Speaking about the Warwick Writing Programme, Yvonne says, "I’ve never been surrounded by such supportive and inspiring people as the Writing Programme students and staff. We were always encouraged to believe in our literary talent and in our ability to succeed in a tough academic job market. I will never forget the day when Nick Lawrence and David Morley had a mock duel in Millburn House!"

My Grandmother was a Pink-Footed Goose

Yvonne Reddick


I squint north –
clouds like the sails
of a goosewinging boat.

I blow on my fists,
feel the scrunched membrane
meshing index to thumb.
Nails press like quills,
as if each finger
could sprout a pinion
and my thumb could end
in a bastard wing.

Where are the flocks?


My Mémé was bird-bone hollow, all ribstrakes and flapping bald elbows, flesh slouched over a V of sternum. Shallow breath-râles, knuckly birdleg fingers. Her English evaporated as her mind nested the tumour. The remains: “J’ai ces … hallucinations” of pools and oceans, my father webbing through air, his hands in outspread sheaves of primaries.

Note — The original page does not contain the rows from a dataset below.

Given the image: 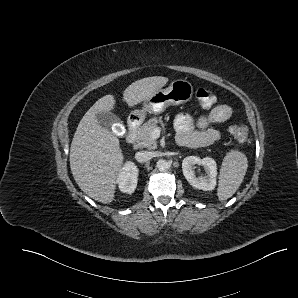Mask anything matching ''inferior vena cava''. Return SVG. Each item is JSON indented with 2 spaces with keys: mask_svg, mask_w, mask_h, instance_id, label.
Segmentation results:
<instances>
[{
  "mask_svg": "<svg viewBox=\"0 0 298 298\" xmlns=\"http://www.w3.org/2000/svg\"><path fill=\"white\" fill-rule=\"evenodd\" d=\"M154 157V153L151 151H139L135 154V159L142 163L151 160Z\"/></svg>",
  "mask_w": 298,
  "mask_h": 298,
  "instance_id": "1",
  "label": "inferior vena cava"
}]
</instances>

Plume-cinder ash when we burned Mémé. The south-easterly hush-hushed it north.


A horizon speck
sharpens into focus
as a wishbone V.

Flying at altitude,
geese pant each second,
their heartbeats must blur –
how do they snatch breath to call?

The names of their nest-sites
freeze air as I voice them:
Spitsbergen. Hvannalindir.

Touchdown of lipgloss feet
on saurian legs.
Parched beaks dapping
in algal-green pools.
The mere pours
off watermarked necks.

I wondered if anything could return
from those altitudes –

here are pink-footed geese
crying hark hark.

Yvonne Reddick is a writer and academic researcher. She grew up between Glasgow, Kuwait City, Chambéry and Berkshire. Educated at the Universities of Cambridge and Warwick, she has held research fellowships at Warwick and the University of Central Lancashire. She publishes scholarly articles, poetry and prose nature-writing. Her poems have been chosen to be displayed at the New Hall Art Collection, Cambridge, and to be seen by 3,500,000 people at the 2015 Blackpool Illuminations.